Often described as shrewd and cunning. Milano led a gang known as the Mayfield Road Mob, a dangerous group of powerful criminals who ran Cleveland's numbers, drug and prostitution operations. Milano would later successfully merge his gang with another known as the "Licatese faction" led by John DeMarco and The Combination (he local Jewish Syndicate) which resulted in the formation of the Cleveland La Cosa Nostra family. Milano expanded the crime family's influence into gambling, loansharking and fledgling labor unions, as the end of Prohibition came along. Such post-Prohibition organized crime activities became the mainstay operations of the Cleveland crime family for decades to come. Milano was the boss of the Cleveland crime family from 1930 until 1935. His predecessor, Joseph Porrello, was murdered inside Milano's restaurant in Cleveland's Little Italy, while believing he was going to a meeting, Milano had once reportedly demanded a piece of the lucrative Porrello corn sugar business during Prohibition. Frank Milano and several of his restaurant employees were arrested but only charged with being suspicious persons in the aftermath of the Joe Porrello slaying. The gunmen were never actually identified.

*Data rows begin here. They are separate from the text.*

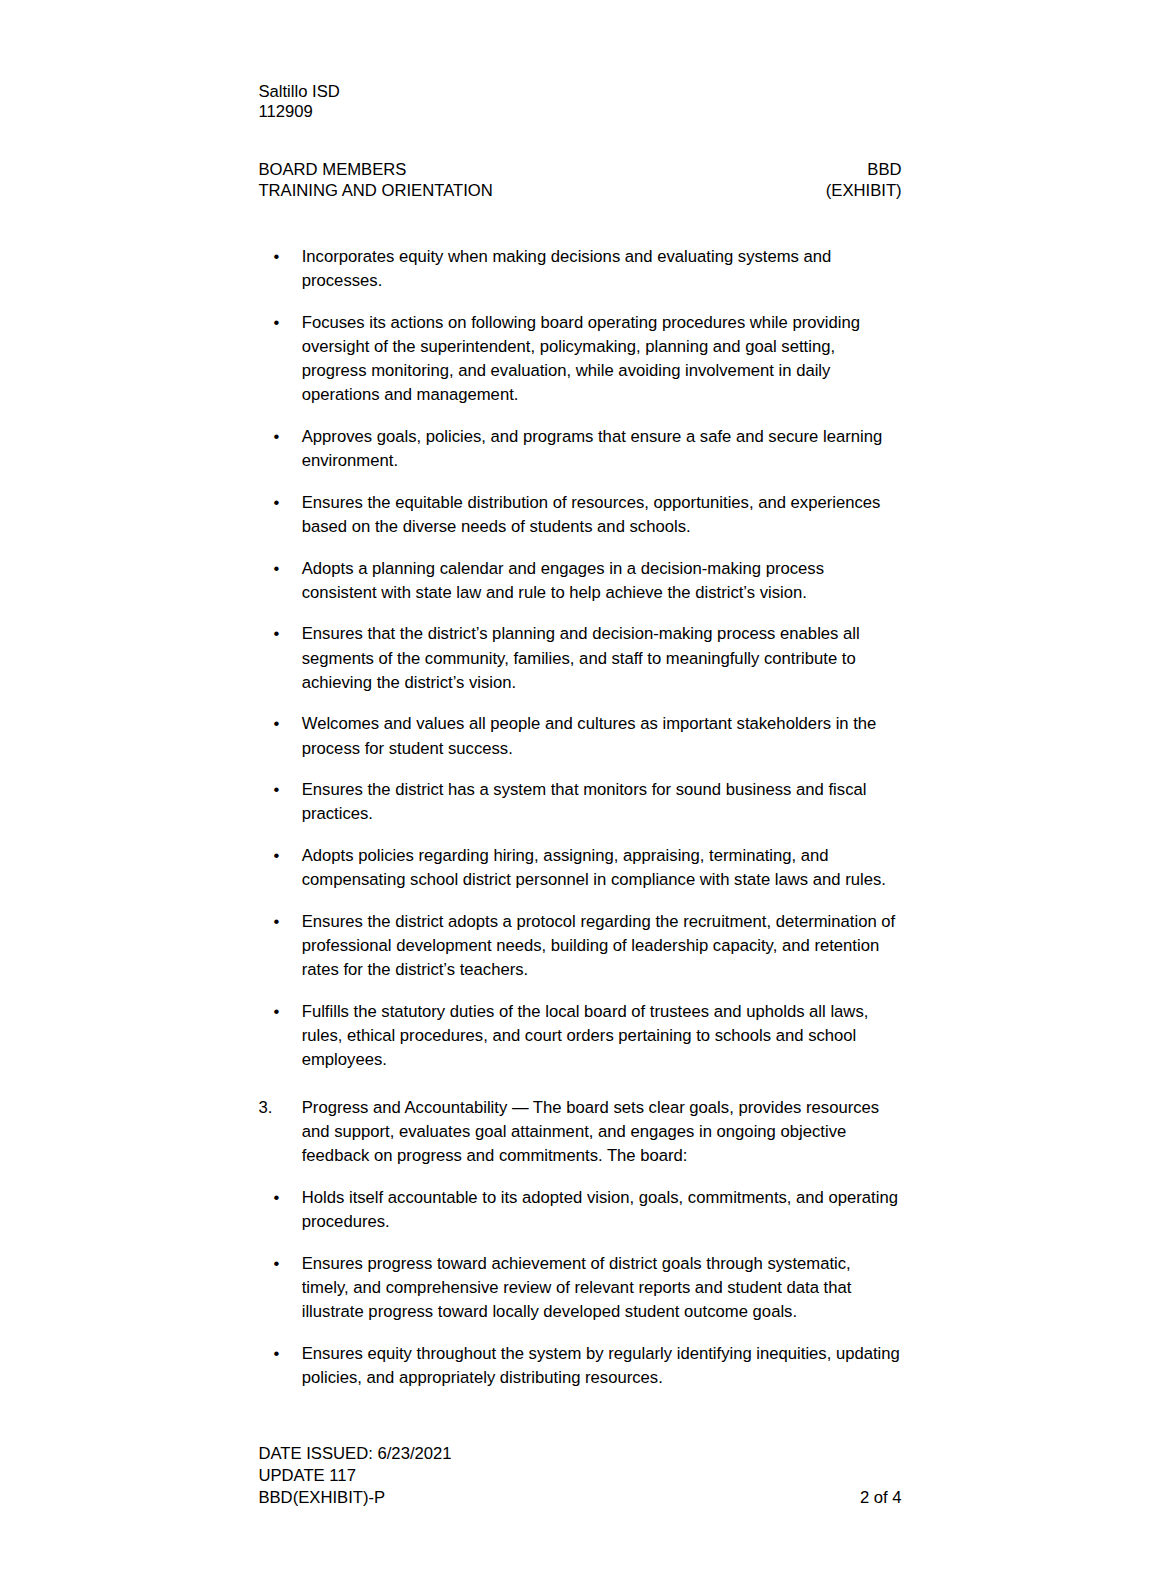Saltillo ISD
112909
BOARD MEMBERS TRAINING AND ORIENTATION
BBD (EXHIBIT)
Incorporates equity when making decisions and evaluating systems and processes.
Focuses its actions on following board operating procedures while providing oversight of the superintendent, policymaking, planning and goal setting, progress monitoring, and evaluation, while avoiding involvement in daily operations and management.
Approves goals, policies, and programs that ensure a safe and secure learning environment.
Ensures the equitable distribution of resources, opportunities, and experiences based on the diverse needs of students and schools.
Adopts a planning calendar and engages in a decision-making process consistent with state law and rule to help achieve the district’s vision.
Ensures that the district’s planning and decision-making process enables all segments of the community, families, and staff to meaningfully contribute to achieving the district’s vision.
Welcomes and values all people and cultures as important stakeholders in the process for student success.
Ensures the district has a system that monitors for sound business and fiscal practices.
Adopts policies regarding hiring, assigning, appraising, terminating, and compensating school district personnel in compliance with state laws and rules.
Ensures the district adopts a protocol regarding the recruitment, determination of professional development needs, building of leadership capacity, and retention rates for the district’s teachers.
Fulfills the statutory duties of the local board of trustees and upholds all laws, rules, ethical procedures, and court orders pertaining to schools and school employees.
3. Progress and Accountability — The board sets clear goals, provides resources and support, evaluates goal attainment, and engages in ongoing objective feedback on progress and commitments. The board:
Holds itself accountable to its adopted vision, goals, commitments, and operating procedures.
Ensures progress toward achievement of district goals through systematic, timely, and comprehensive review of relevant reports and student data that illustrate progress toward locally developed student outcome goals.
Ensures equity throughout the system by regularly identifying inequities, updating policies, and appropriately distributing resources.
DATE ISSUED: 6/23/2021 UPDATE 117 BBD(EXHIBIT)-P
2 of 4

After the bombing of Jim Porello's home, the Porello's retired from the Cleveland rackets, making Milano's Mayfield Road mob the dominant force in the Cleveland area. In 1931, at Lucky Luciano's reconstruction of the American Mafia after the Castellammarese war in New York, he was believed to be one of the members of the national Commission. His brother Anthony Milano "The Old Man", became Frank's second in command. Anthony remained the underboss of the organization even after Frank left Cleveland. In 1935, Milano packed his bags and fled to Veracruz, Mexico before he could be tried for income tax evasion. He lived in Mexico for a long time before eventually relocating to Los Angeles. It is believed that Milano also became a top figure in the Los Angeles underworld.

He died of natural causes in 1970 in a Los Angeles hospital. His nephews, Carmen and Peter Milano, would go on to become leaders of the Southern California based Los Angeles crime family.